Police or military were deployed during 309 of the 1,030 riot events analysed. Many of these deployments occurred in clusters, when sustained protests challenged the state. For example, during Indonesia’s sustained fuel protests over President Joko Widodo’s decision to cut energy subsidies, police forces engaged with rioters 20 times in a three-week period. Haitian police forces engaged with rioters 40 times between late August and mid-October. Rioters, decrying persistent insecurity, denouncing rising costs, and demanding the resignation of Prime Minister Ariel Henry, threw stones at police while also vandalising and looting stores. In response, the police frequently used tear gas to disperse crowds and, in one instance, reportedly shot and injured several civilians. In other cases, police were deemed inadequate, resulting in military deployment. While used less frequently than the police, military forces interacted with rioters in Ecuador, Iran, Lebanon, Sri Lanka, Ivory Coast, Malawi, Mauritania and France. The Ecuadorian military was deployed the most frequently of all the cases analysed, engaging with rioters 13 times in June 2022. In one instance, a military convoy carrying fuel was attacked by rioters, resulting in the death of a soldier.

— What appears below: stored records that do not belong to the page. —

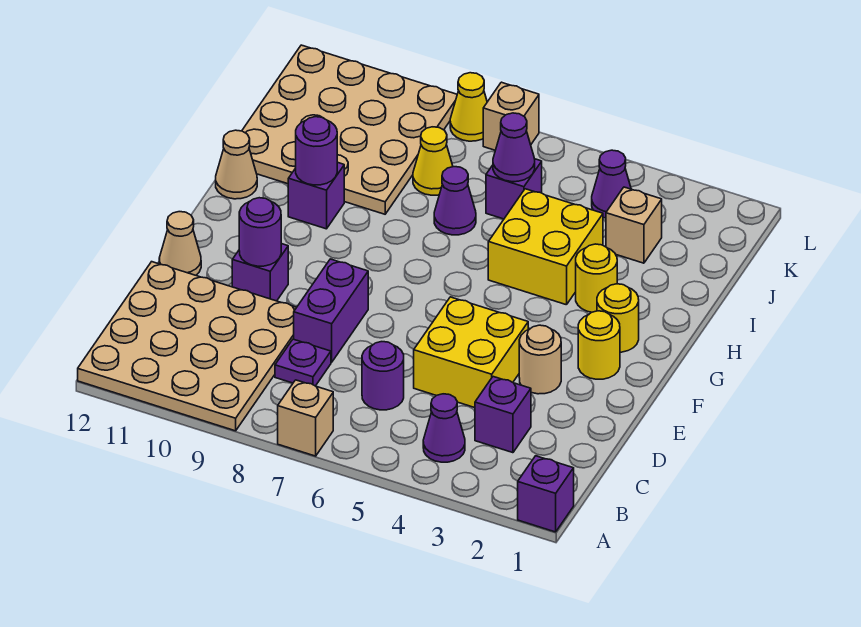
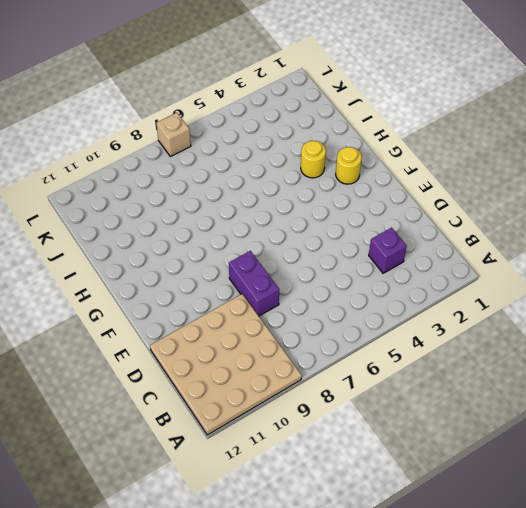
none -> purple 1x1 brick [518,456,574,532]
none -> tan 1x1 brick [278,380,333,456]
none -> purple 1x1 cone [423,394,465,462]

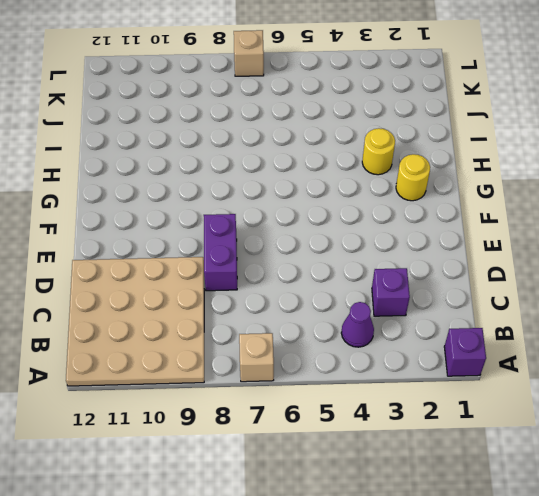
none -> purple 1x1 round brick [362,342,404,410]
none -> purple 1x1 plate [275,339,331,386]
none -> yellow 2x2 brick [414,297,528,408]

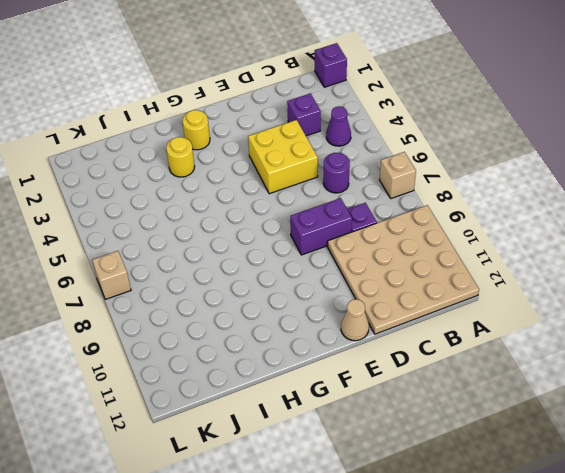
none -> tan 1x1 round brick [519,325,561,394]
none -> purple 1x1 brick [232,244,288,301]
none -> yellow 1x1 round brick [578,311,620,379]

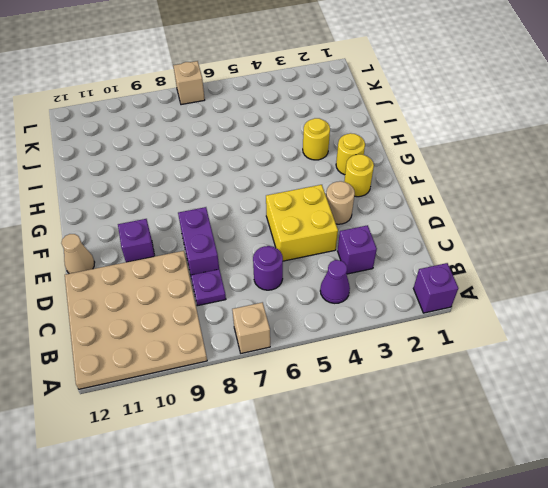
none -> yellow 2x2 brick [488,189,603,305]
none -> purple 1x1 brick [288,162,344,229]
none -> tan 1x1 cone [216,130,257,199]

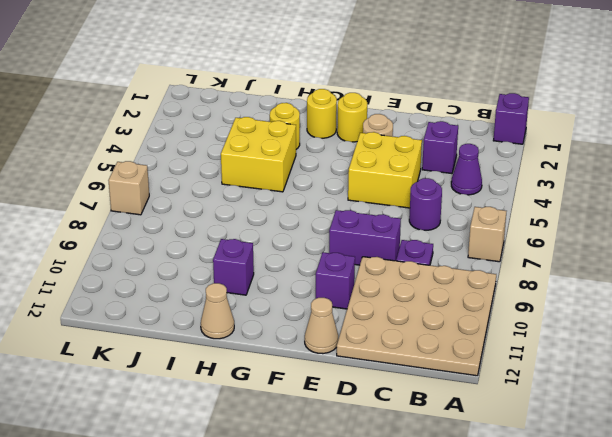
none -> purple 1x1 cone [434,167,476,235]
none -> tan 4x4 plate [242,45,457,214]
none -> tan 1x1 brick [606,187,662,263]

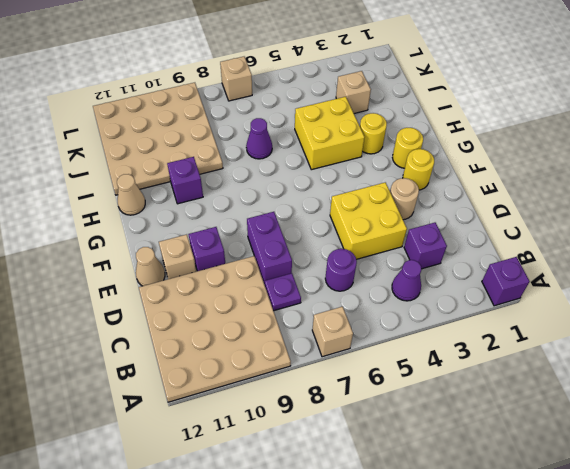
tan 1x1 brick [159,234,196,279] -> none
none -> purple 1x1 brick [486,159,542,219]
none -> yellow 1x1 cone [413,127,453,195]
none -> purple 1x1 cone [592,150,631,218]

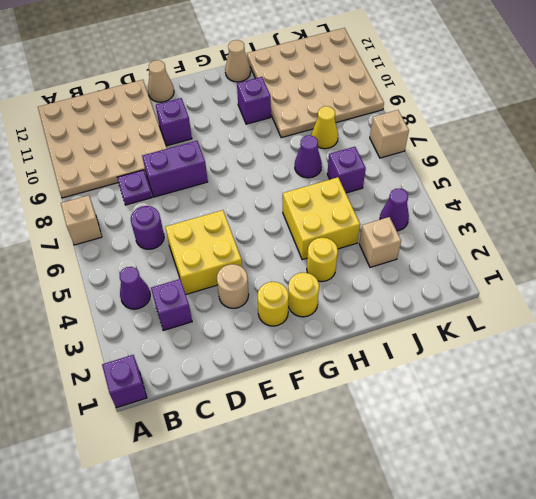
none -> yellow 1x1 cone [450,73,487,141]
none -> purple 1x1 round brick [239,198,281,266]
none -> purple 1x1 round brick [296,117,337,185]

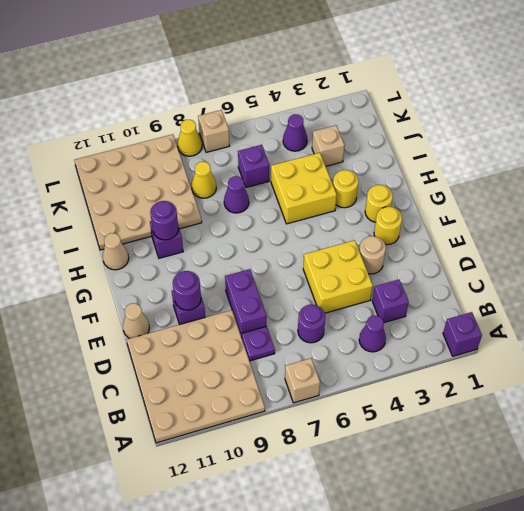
none -> purple 1x1 cone [493,113,535,182]

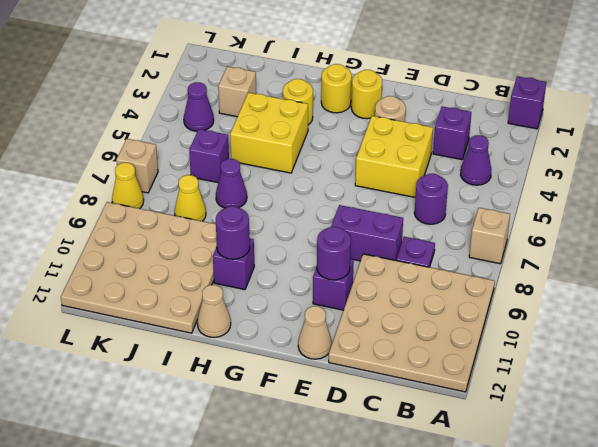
none -> purple 1x1 cone [493,113,535,182]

Tear gas use was the most common tactic used by police and military to disperse crowds, with the term appearing frequently in the ACLED data. However, state forces also used lethal force, as in the aforementioned Haitian case. One of the deadliest episodes occurred when Sierra Leonian state police opening fire on protesters and rioters, resulting in a reported 21 deaths (the final figures vary). Protesting the cost of living was dangerous in 2022: in 135 events, civilians were injured or killed, with the ACLED data recording 105 fatalities as a result of these protests.

ACLED data provides that of the 12,500 protests overall, the vast majority were peaceful events, which may have achieved little more than alerting the authorities to the extent and causes of broad public discontent. This broader expression of public discontent is likely to have had a range of different political consequences, which evidently merit closer analysis.